US 12,131,155 B2
Apparatus and method for speculatively vectorising program code
Peng Sun, Cambridge (GB); Timothy Martin Jones, Cambridge (GB); and Giacomo Gabrielli, Cambridge (GB)
Assigned to Arm Limited, Cambridge (GB); and The Chancellor, Masters and Scholars of the University of Cambridge, Cambridge (GB)
Appl. No. 17/597,134
Filed by ARM LIMITED, Cambridge (GB); and THE CHANCELLOR, MASTERS AND SCHOLARS OF THE UNIVERSITY OF CAMBRIDGE, Cambridge (GB)
PCT Filed Mar. 25, 2020, PCT No. PCT/GB2020/050798
§ 371(c)(1), (2) Date Dec. 27, 2021,
PCT Pub. No. WO2021/001641, PCT Pub. Date Jan. 7, 2021.
Claims priority of application No. 1909465 (GB), filed on Jul. 1, 2019.
Prior Publication US 2022/0236990 A1, Jul. 28, 2022
Int. Cl. G06F 9/30 (2018.01); G06F 9/345 (2018.01); G06F 9/355 (2018.01); G06F 9/38 (2018.01)

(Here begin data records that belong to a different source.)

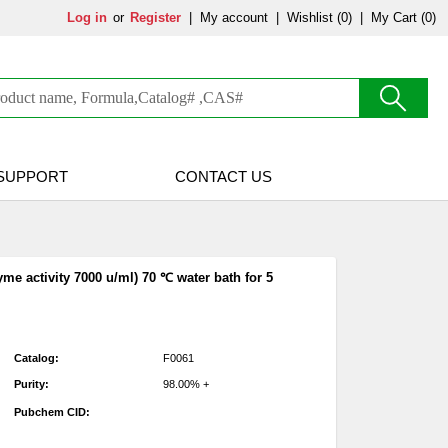
Log in
or
Register
|
My account
|
Wishlist
(0)
|
My Cart (0)
SUPPORT
CONTACT US
me activity 7000 u/ml) 70 ℃ water bath for 5
Catalog:
F0061
Purity:
98.00% +
Pubchem CID:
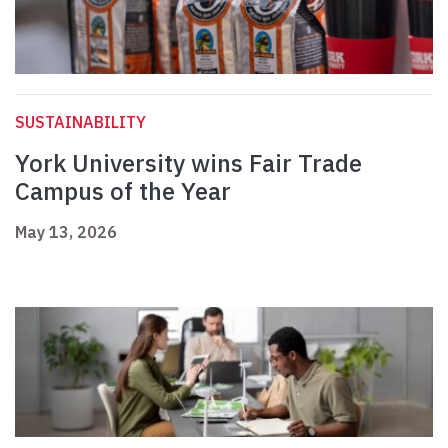
SUSTAINABILITY
York University wins Fair Trade
Campus of the Year
May 13, 2026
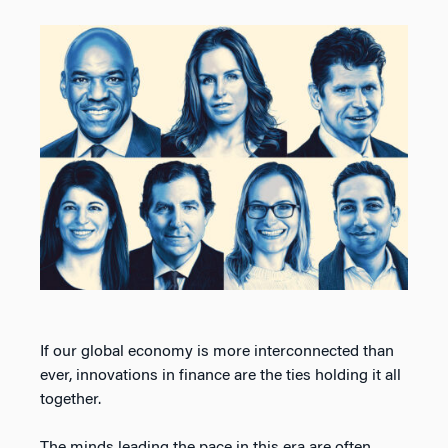
If our global economy is more interconnected than
ever, innovations in finance are the ties holding it all
together.
The minds leading the pace in this era are often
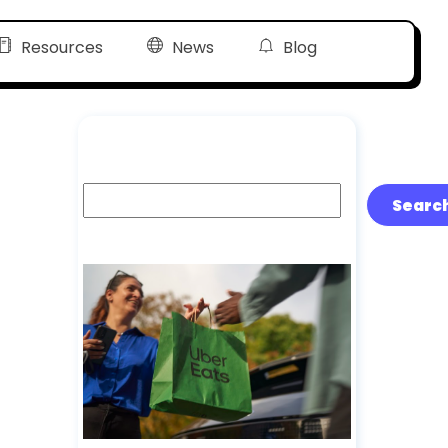
Resources
News
Blog
Search
Searc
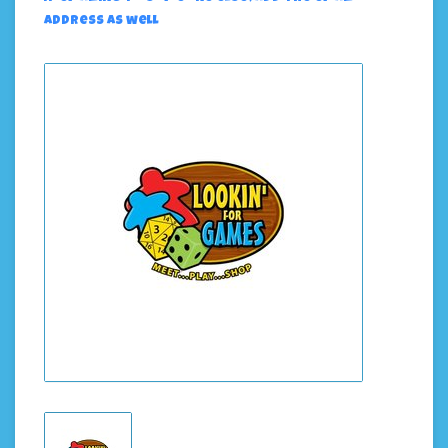
address as well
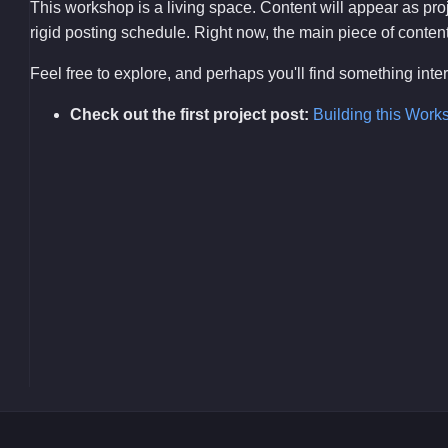
This workshop is a living space. Content will appear as pr
rigid posting schedule. Right now, the main piece of content i
Feel free to explore, and perhaps you'll find something int
Check out the first project post:
Building this Work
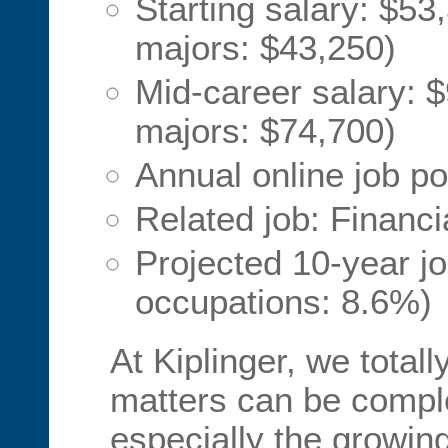
Starting salary: $53
majors: $43,250)
Mid-career salary: $
majors: $74,700)
Annual online job po
Related job: Financi
Projected 10-year jo
occupations: 8.6%)
At Kiplinger, we total
matters can be comp
especially the growin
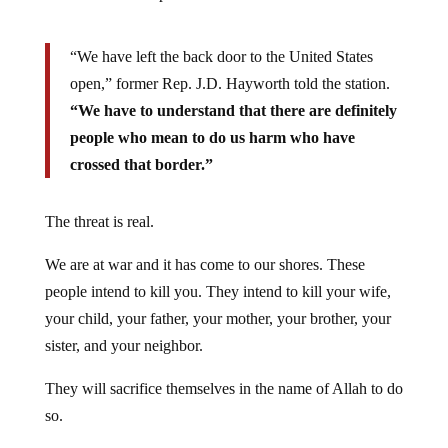
“We have left the back door to the United States
open,” former Rep. J.D. Hayworth told the station.
“We have to understand that there are definitely
people who mean to do us harm who have
crossed that border.”
The threat is real.
We are at war and it has come to our shores. These
people intend to kill you. They intend to kill your wife,
your child, your father, your mother, your brother, your
sister, and your neighbor.
They will sacrifice themselves in the name of Allah to do
so.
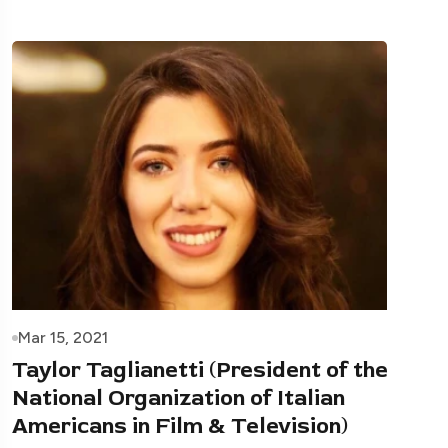
Mar 15, 2021
Taylor Taglianetti (President of the
National Organization of Italian
Americans in Film & Television)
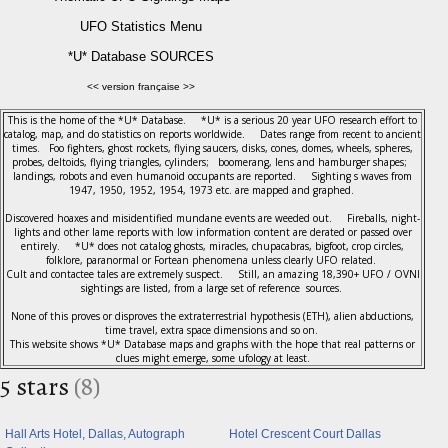
UFO Statistics Menu
*U* Database SOURCES
<< version française >>
This is the home of the *U* Database. *U* is a serious 20 year UFO research effort to
catalog, map, and do statistics on reports worldwide. Dates range from recent to ancient
times. Foo fighters, ghost rockets, flying saucers, disks, cones, domes, wheels, spheres,
probes, deltoids, flying triangles, cylinders; boomerang, lens and hamburger shapes;
landings, robots and even humanoid occupants are reported. Sighting s waves from
1947, 1950, 1952, 1954, 1973 etc. are mapped and graphed.
Discovered hoaxes and misidentified mundane events are weeded out. Fireballs, night-
lights and other lame reports with low information content are derated or passed over
entirely. *U* does not catalog ghosts, miracles, chupacabras, bigfoot, crop circles,
folklore, paranormal or Fortean phenomena unless clearly UFO related.
Cult and contactee tales are extremely suspect. Still, an amazing 18,390+ UFO / OVNI
sightings are listed, from a large set of reference sources.
None of this proves or disproves the extraterrestrial hypothesis (ETH), alien abductions,
time travel, extra space dimensions and so on.
This website shows *U* Database maps and graphs with the hope that real patterns or
clues might emerge, some ufology at least.
5 stars
(8)
Hall Arts Hotel, Dallas, Autograph
Hotel Crescent Court Dallas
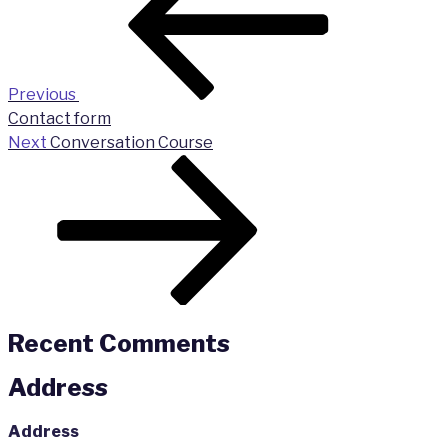
Previous
Contact form
Next
Next
Conversation Course
Post
Recent Comments
Address
Address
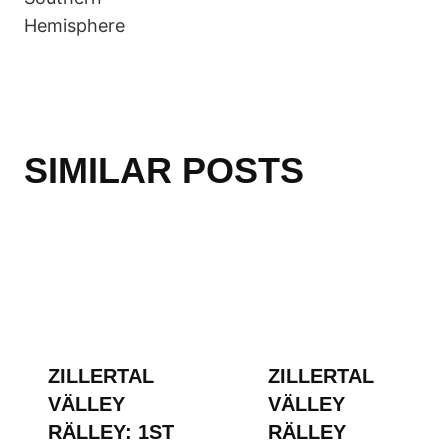
Hemisphere
SIMILAR POSTS
ZILLERTAL
ZILLERTAL
VÄLLEY
VÄLLEY
RÄLLEY: 1ST
RÄLLEY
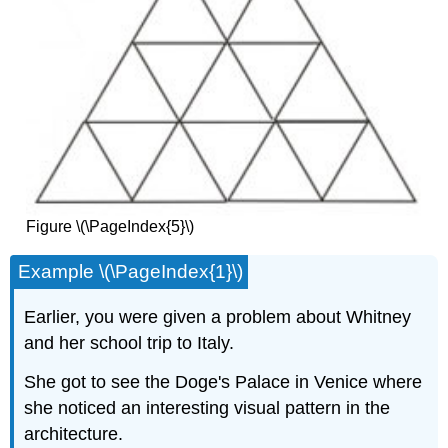
Figure \(\PageIndex{5}\)
Example \(\PageIndex{1}\)
Earlier, you were given a problem about Whitney
and her school trip to Italy.
She got to see the Doge's Palace in Venice where
she noticed an interesting visual pattern in the
architecture.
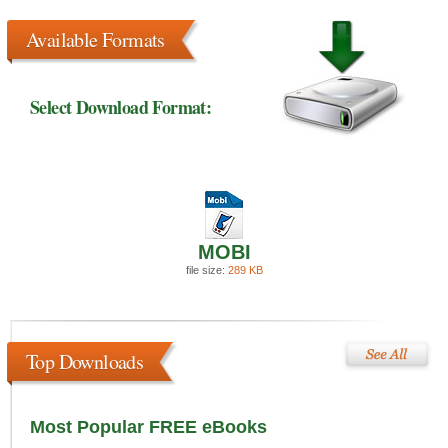
Available Formats
Select Download Format:
MOBI
file size:
289 KB
Top Downloads
Most Popular FREE eBooks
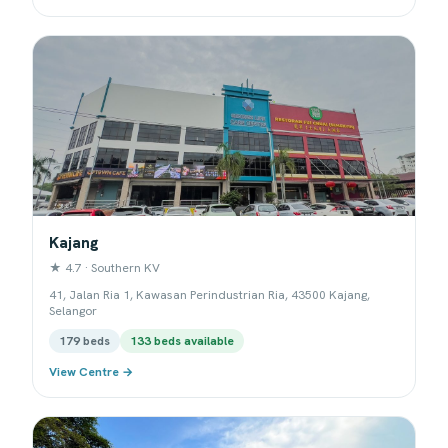
Kajang
★ 4.7 · Southern KV
41, Jalan Ria 1, Kawasan Perindustrian Ria, 43500 Kajang,
Selangor
179 beds
133 beds available
View Centre →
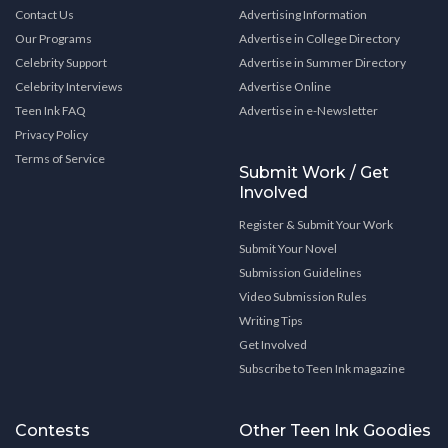
Contact Us
Advertising Information
Our Programs
Advertise in College Directory
Celebrity Support
Advertise in Summer Directory
Celebrity Interviews
Advertise Online
Teen Ink FAQ
Advertise in e-Newsletter
Privacy Policy
Terms of Service
Submit Work / Get
Involved
Register & Submit Your Work
Submit Your Novel
Submission Guidelines
Video Submission Rules
Writing Tips
Get Involved
Subscribe to Teen Ink magazine
Contests
Other Teen Ink Goodies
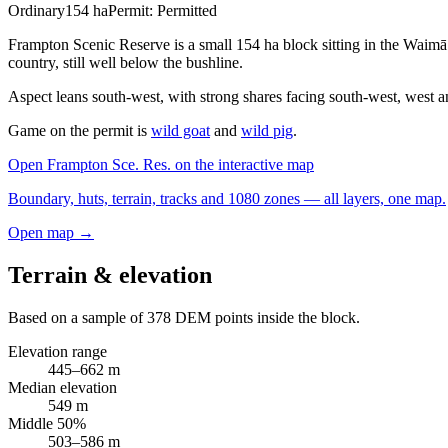
Ordinary
154
ha
Permit:
Permitted
Frampton Scenic Reserve is a small 154 ha block sitting in the Waimā
country, still well below the bushline.
Aspect leans south-west, with strong shares facing south-west, west a
Game on the permit is
wild goat
and
wild pig
.
Open
Frampton Sce. Res.
on the interactive map
Boundary, huts, terrain, tracks and 1080 zones — all layers, one map.
Open map →
Terrain & elevation
Based on a sample of
378
DEM points inside the block.
Elevation range
445
–
662
m
Median elevation
549
m
Middle 50%
503
–
586
m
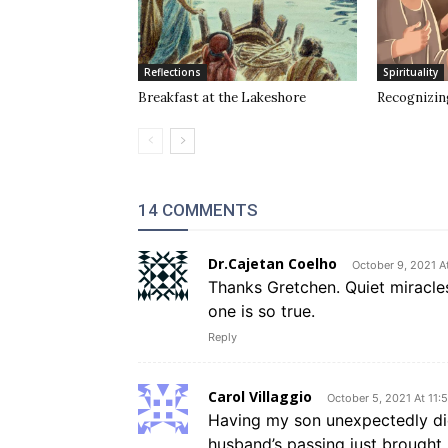
Reflections
Spirituality
Breakfast at the Lakeshore
Recognizin
14 COMMENTS
Dr.Cajetan Coelho
October 9, 2021 A
Thanks Gretchen. Quiet miracles
one is so true.
Reply
Carol Villaggio
October 5, 2021 At 11:
Having my son unexpectedly di
husband’s passing just brought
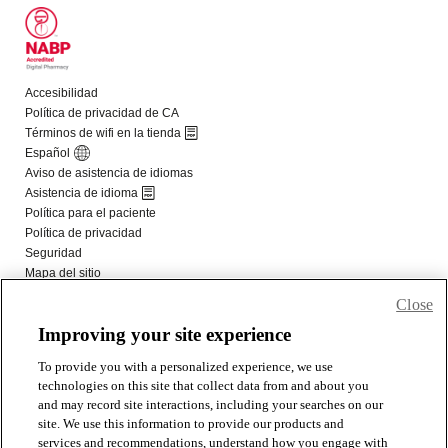
Close
Improving your site experience
To provide you with a personalized experience, we use
technologies on this site that collect data from and about you
and may record site interactions, including your searches on our
site. We use this information to provide our products and
services and recommendations, understand how you engage with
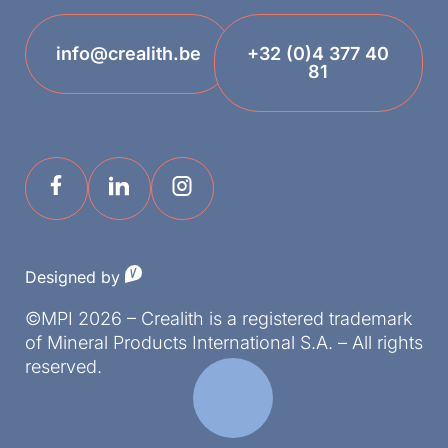
info@crealith.be
+32 (0)4 377 40
81
Designed by
©MPI 2026 – Crealith is a registered trademark
of Mineral Products International S.A. – All rights
reserved.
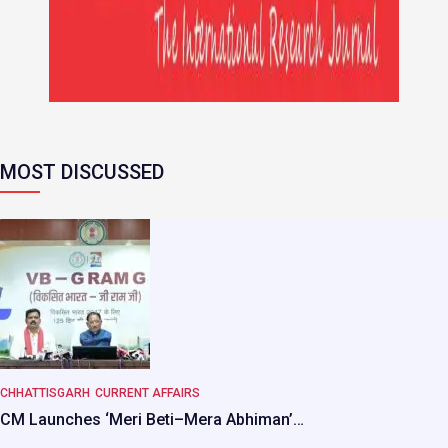
MOST DISCUSSED
CHHATTISGARH
CURRENT AFFAIRS
CM Launches ‘Meri Beti–Mera Abhiman’…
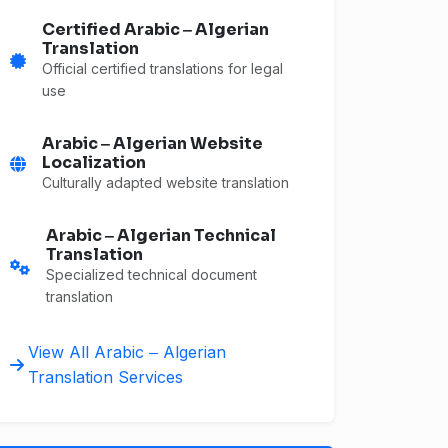
Certified Arabic ‒ Algerian
Translation
Official certified translations for legal
use
Arabic ‒ Algerian Website
Localization
Culturally adapted website translation
Arabic ‒ Algerian Technical
Translation
Specialized technical document
translation
View All Arabic ‒ Algerian
Translation Services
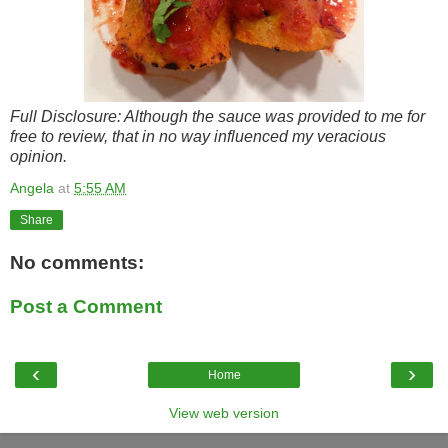
Full Disclosure: Although the sauce was provided to me for
free to review, that in no way influenced my veracious
opinion.
Angela
at
5:55 AM
Share
No comments:
Post a Comment
‹
›
Home
View web version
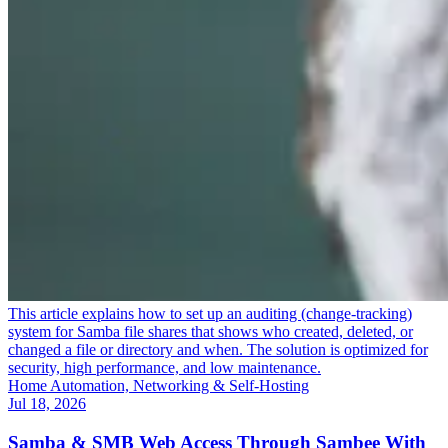
This article explains how to set up an auditing (change-tracking)
system for Samba file shares that shows who created, deleted, or
changed a file or directory and when. The solution is optimized for
security, high performance, and low maintenance.
Home Automation, Networking & Self-Hosting
Jul 18, 2026
Samba & SMB Web Access Through Sambee With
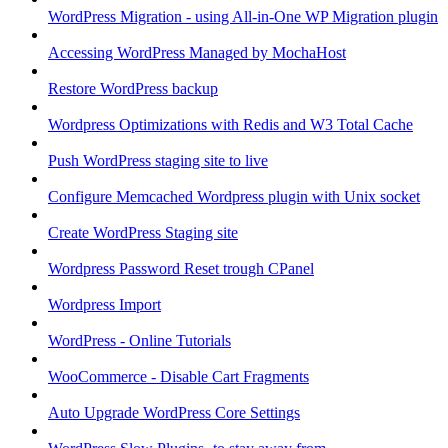
WordPress Migration - using All-in-One WP Migration plugin
Accessing WordPress Managed by MochaHost
Restore WordPress backup
Wordpress Optimizations with Redis and W3 Total Cache
Push WordPress staging site to live
Configure Memcached Wordpress plugin with Unix socket
Create WordPress Staging site
Wordpress Password Reset trough CPanel
Wordpress Import
WordPress - Online Tutorials
WooCommerce - Disable Cart Fragments
Auto Upgrade WordPress Core Settings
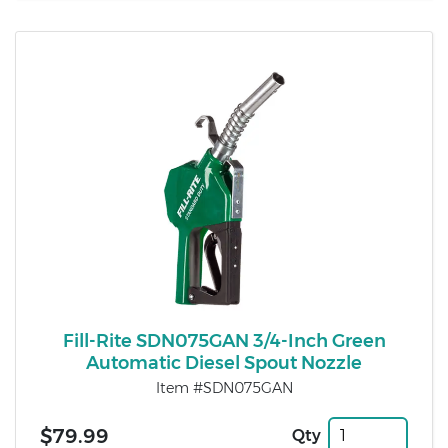
Fill-Rite SDN075GAN 3/4-Inch Green
Automatic Diesel Spout Nozzle
Item #SDN075GAN
$79.99
Qty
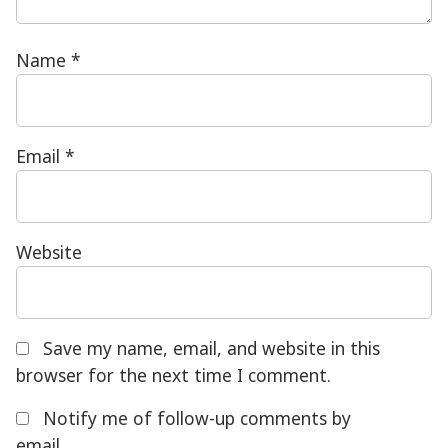
Name
*
Email
*
Website
Save my name, email, and website in this
browser for the next time I comment.
Notify me of follow-up comments by
email.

CPC G06F 9/30036 (2013.01) [G06F 9/3004 (2013.01); G06F 9/3555 (2013.01); G06F 9/3842 (2013.01)] 26 Claims
OG exemplary drawing
 
1. An apparatus comprising:
processing circuitry to execute program code, the program code including an identified code region comprising at least a plurality of speculative vector memory access instructions, where execution of each speculative vector memory access instruction is employed to perform speculative vectorisation of a series of scalar memory access operations using a plurality of lanes of processing;
tracking storage to maintain, for each speculative vector memory access instruction, tracking information providing an indication of a memory address being accessed within each lane;
checking circuitry to reference the tracking information during execution of the identified code region by the processing circuitry, in order to detect any inter lane memory hazard resulting from the execution of the plurality of speculative vector memory access instructions;
a status storage element to maintain an indication of each lane for which the checking circuitry determines an inter lane memory hazard of at least a first type; and
replay determination circuitry arranged, when an end of the identified code region is reached, to be responsive to the status storage element identifying at least one lane as having an inter lane memory hazard, to trigger re-execution of the identified code region for each lane identified by the status storage element; wherein
the processing circuitry is arragned to perform out-of-order (OOO) processing of instructions;
the apparatus comprises at least one OOO tracking structure having tracking entries to track memory hazards introduced by instruction reordering; and
the tracking entries in the at least one OOO tracking structure are augmented such that the tracking storage useable by the checking circuitry to detect the inter lane memory hazards is incorporated within the at least one OOO trackikng structure, to allow the checking circuitry to detect, using the tracking entries in a given OOO trackikng structure, both:
memory hazards introduced by instruction reordering; and
the inter lane memory hazards that occur due to allocating the scalar memory access operations within the series to different lanes of processing.